Online, he seemed to be reaching out in strange directions, especially for a Native American kid. He wrote sympathetically about Hitler and grumbled about racial interbreeding among tribal members.
The Red Lake reservation is geographically remote, and tribal leaders have been resistant to federal programs that would lead to private land ownership.
(Morry Gash -- AP)
But there appears to have been no one in the school or on the reservation who saw the red flags.
A bleak mountain of federal research suggests the extraordinary risks and hardships of growing up Indian, compared with growing up as a member of any other ethnic group in the United States.
The annual average violent crime rate among Indians is twice as high as that of blacks and 2 1/2 times as high as that for whites, according to a survey last year by the Justice Department.
Indian youths commit suicide at twice the rate of other young people, according to the U.S. Commission on Civil Rights. The overall death rate of Indians younger than 25 is three times that of the total population in that age group.
Compared with other groups, the commission found, Indians of all ages are 670 percent more likely to die from alcoholism, 650 percent more likely to die from tuberculosis, 318 percent more likely to die from diabetes and 204 percent more likely to suffer accidental death.
And despite considerable income gains in the past 15 years, some of it because of Indian gambling operations, Native Americans remain the poorest ethnic group in the country, with about half the average income of other Americans.
When it comes to young Indians, the statistical picture here on the Red Lake reservation, home to about 5,000 tribal members, is even bleaker than the national average. A third of teenagers on this reservation are not in school, not working and not looking for work (compared with 20 percent on all reservations), according to census figures.
A survey last year by the Minnesota departments of health and education found that young people here are far more likely to think about suicide, be depressed, worry about drugs and be violent with one another than children across the state. At St. Mary's Mission School, an elementary school student recently painted a poster for her father: "Dad, don't do cocaine any more."
The state survey of ninth-graders found that at Red Lake High, 43 percent of boys and 82 percent of girls had thoughts about suicide, with 20 percent of boys and 48 percent of girls saying that they tried it at least once.

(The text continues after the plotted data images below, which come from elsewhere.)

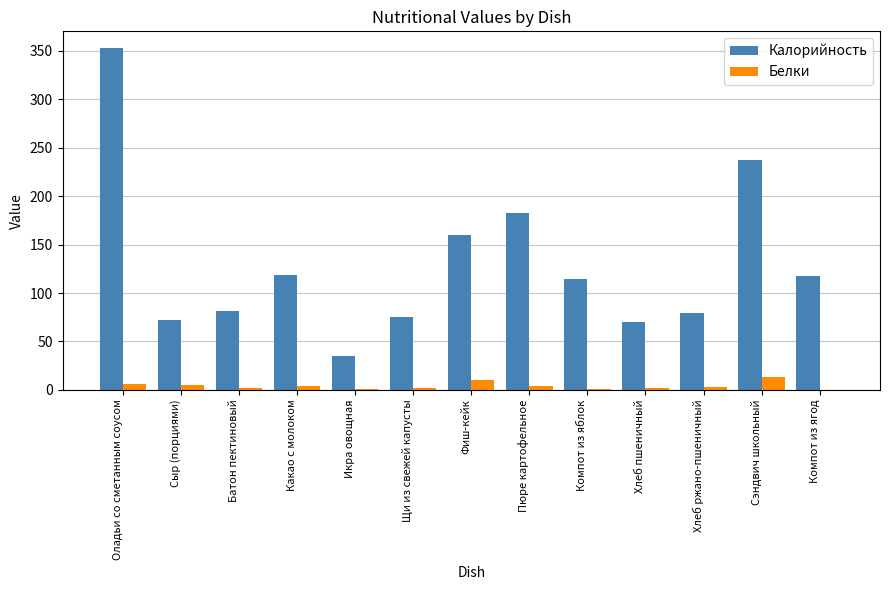

What is the maximum value shown in the chart?

352.6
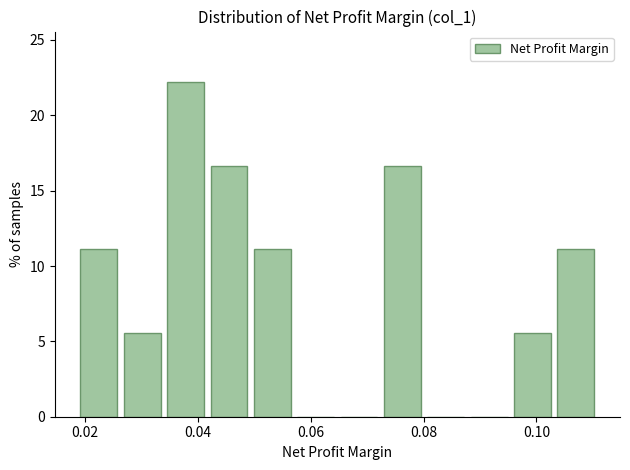

Read against the x-axis, roughly where is the centre of the tallest bar?

0.038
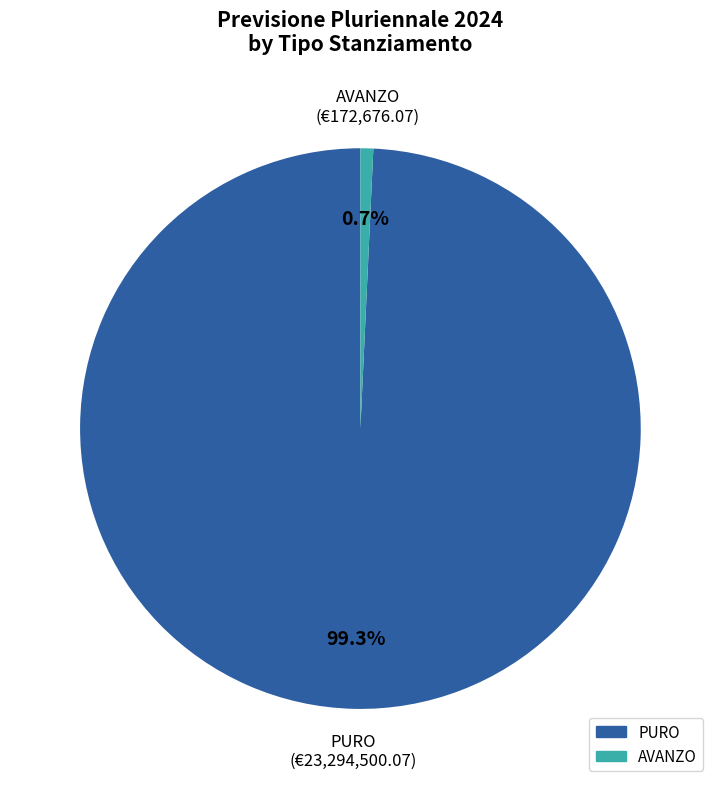

What is the largest slice in the pie chart?

PURO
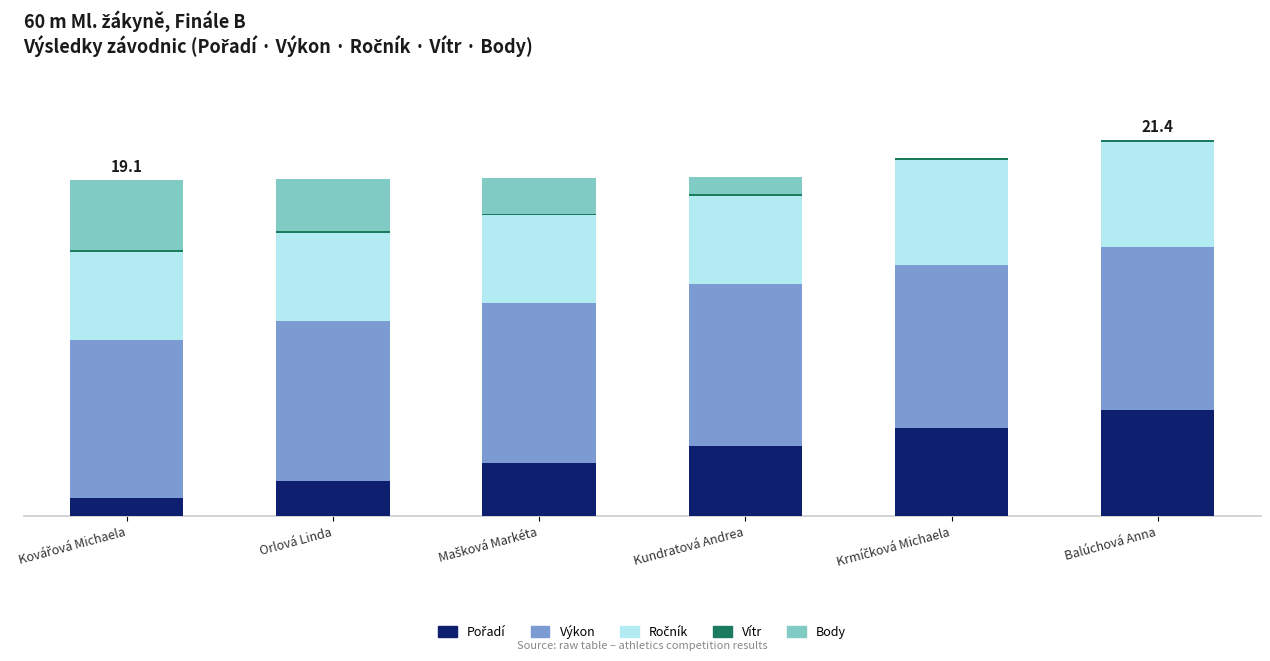

Are the bars horizontal?

No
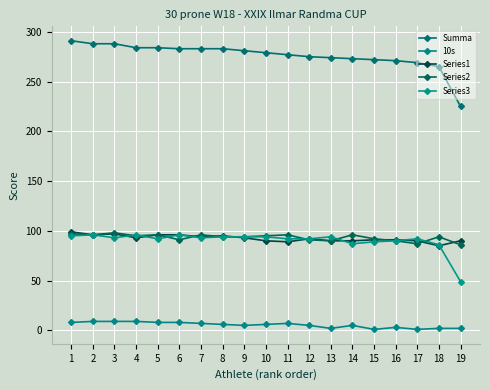

How many interior local peaks does the Series1 series have?

3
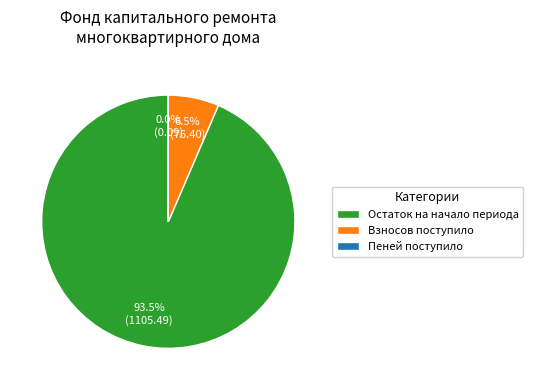

Which category has the biggest portion of the pie?

Остаток на начало периода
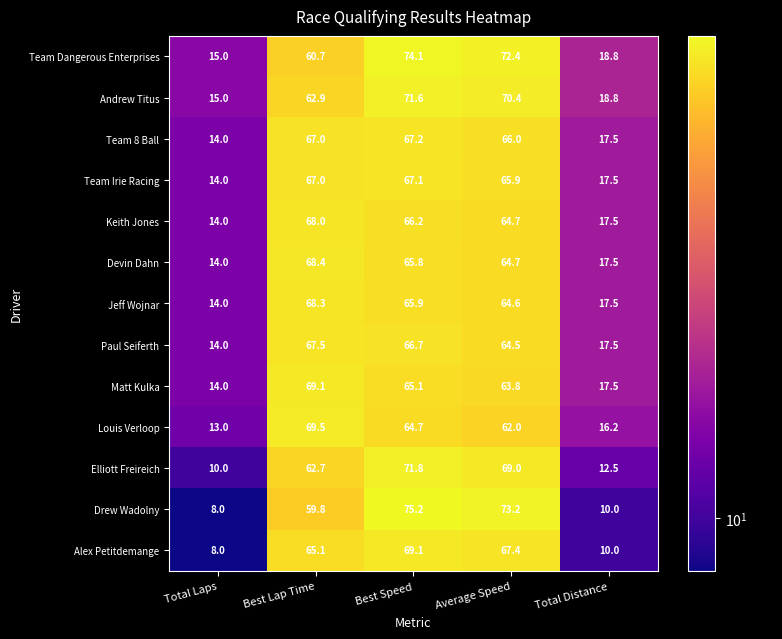

What is the sum of the Alex Petitdemange values at Best Speed and Average Speed?

136.5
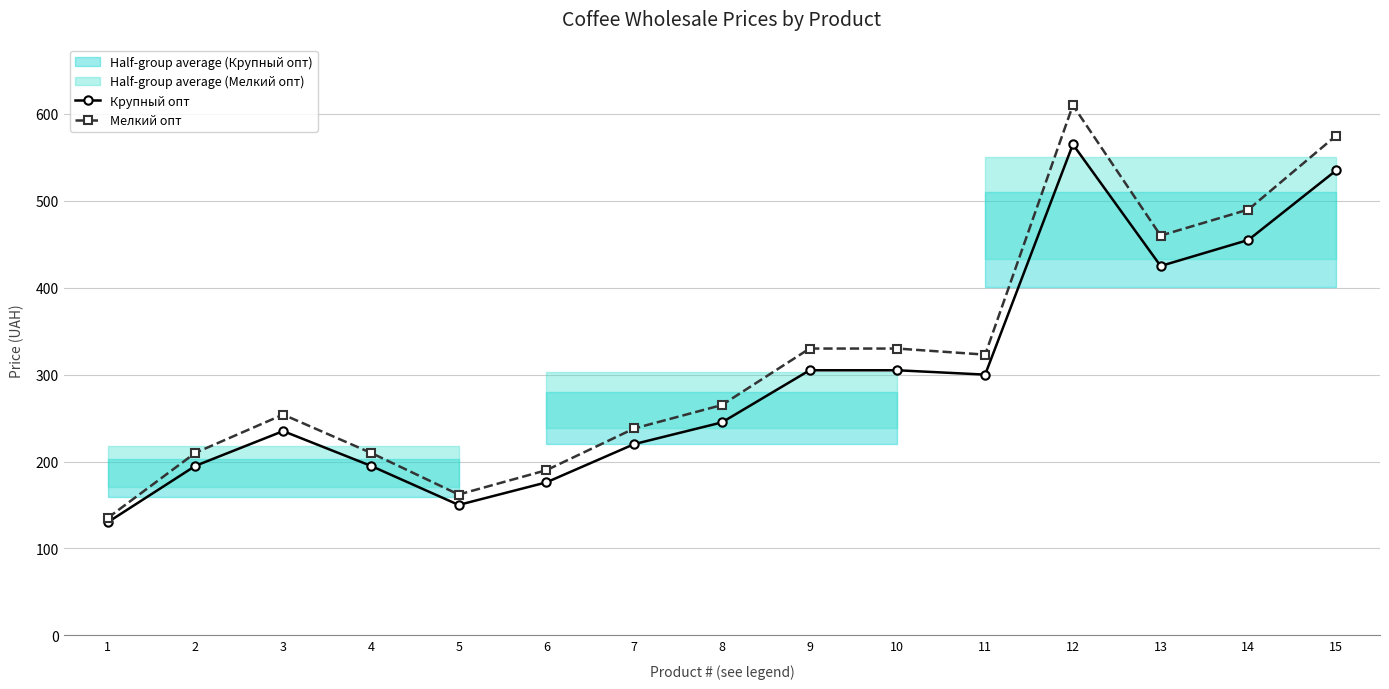

How many values in the Крупный опт series exceed 245?

7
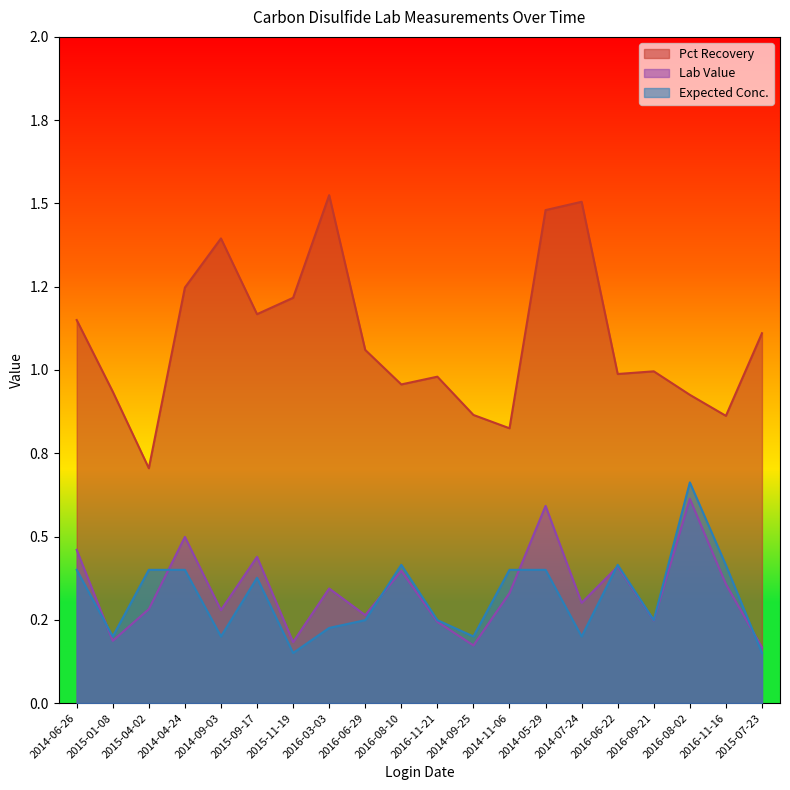

Reading left to right, what are all the values shown in this chart?

Pct Recovery: 2014-06-26=1.1	2015-01-08=0.9	2015-04-02=0.7	2014-04-24=1.2	2014-09-03=1.4	2015-09-17=1.2	2015-11-19=1.2	2016-03-03=1.5	2016-06-29=1.1	2016-08-10=1.0	2016-11-21=1.0	2014-09-25=0.9	2014-11-06=0.8	2014-05-29=1.5	2014-07-24=1.5	2016-06-22=1.0	2016-09-21=1.0	2016-08-02=0.9	2016-11-16=0.9	2015-07-23=1.1
Lab Value: 2014-06-26=0.5	2015-01-08=0.2	2015-04-02=0.3	2014-04-24=0.5	2014-09-03=0.3	2015-09-17=0.4	2015-11-19=0.2	2016-03-03=0.3	2016-06-29=0.3	2016-08-10=0.4	2016-11-21=0.2	2014-09-25=0.2	2014-11-06=0.3	2014-05-29=0.6	2014-07-24=0.3	2016-06-22=0.4	2016-09-21=0.2	2016-08-02=0.6	2016-11-16=0.4	2015-07-23=0.2
Expected Conc.: 2014-06-26=0.4	2015-01-08=0.2	2015-04-02=0.4	2014-04-24=0.4	2014-09-03=0.2	2015-09-17=0.4	2015-11-19=0.2	2016-03-03=0.2	2016-06-29=0.2	2016-08-10=0.4	2016-11-21=0.2	2014-09-25=0.2	2014-11-06=0.4	2014-05-29=0.4	2014-07-24=0.2	2016-06-22=0.4	2016-09-21=0.2	2016-08-02=0.7	2016-11-16=0.4	2015-07-23=0.2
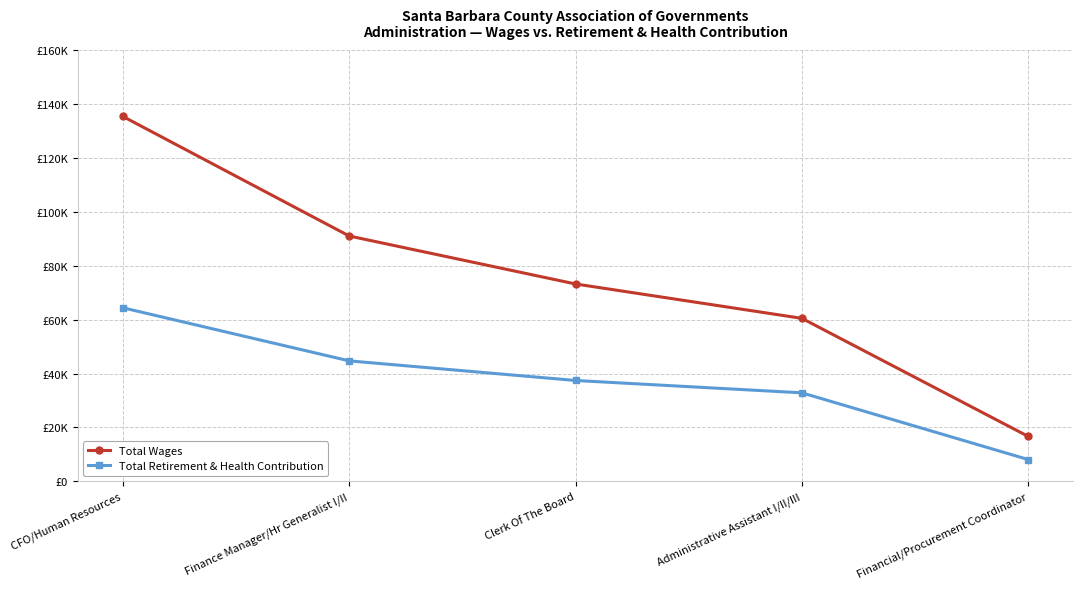

Which series changed the most between Finance Manager/Hr Generalist I/II and Administrative Assistant I/II/III?

Total Wages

Three months ago, Weise wrote online about suicide: "I'm starting to regret sticking around, I should've taken the razor blade express last time around. . . . Well, whatever, man. Maybe they've got another shuttle comin' around sometime soon?"
The Region's History
Compared with other reservations in Minnesota and across the country, Red Lake appears to have had an especially toxic history of violence, drug problems and gang activity. The curriculum now includes courses in anti-gang training, anti-bullying training, drug and alcohol abuse prevention, and instruction in fetal alcohol syndrome.
School Superintendent Stuart Desjarlait said a gang shooting at the high school in 1996 prompted federal funding for metal detectors, security cameras and security guards. The security system, however, proved all but useless when Weise showed up at the high school on Monday, driving a police cruiser he had stolen from his slain grandfather, wearing a bulletproof vest and armed with three weapons. Police responded quickly, but it took only about 10 minutes for Weise to kill seven people and himself.